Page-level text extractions
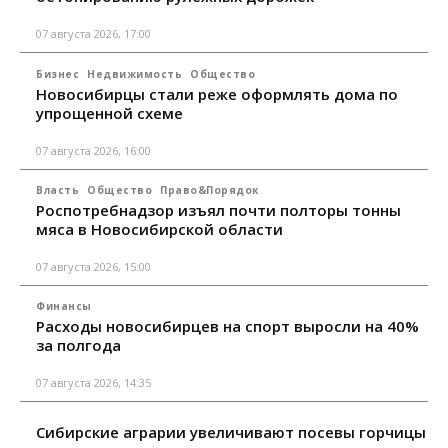
07 августа 2026, 17:00
Бизнес
Недвижимость
Общество
Новосибирцы стали реже оформлять дома по
упрощенной схеме
07 августа 2026, 16:00
Власть
Общество
Право&Порядок
Роспотребнадзор изъял почти полторы тонны
мяса в Новосибирской области
07 августа 2026, 15:00
Финансы
Расходы новосибирцев на спорт выросли на 40%
за полгода
07 августа 2026, 14:35
Сибирские аграрии увеличивают посевы горчицы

ABOUT THIS EXERCISE
Print all the lines above exactly as they are, but without the pictures.

ANSWER TO THE PROBLEM
07 августа 2026, 17:00
Бизнес
Недвижимость
Общество
Новосибирцы стали реже оформлять дома по
упрощенной схеме
07 августа 2026, 16:00
Власть
Общество
Право&Порядок
Роспотребнадзор изъял почти полторы тонны
мяса в Новосибирской области
07 августа 2026, 15:00
Финансы
Расходы новосибирцев на спорт выросли на 40%
за полгода
07 августа 2026, 14:35
Сибирские аграрии увеличивают посевы горчицы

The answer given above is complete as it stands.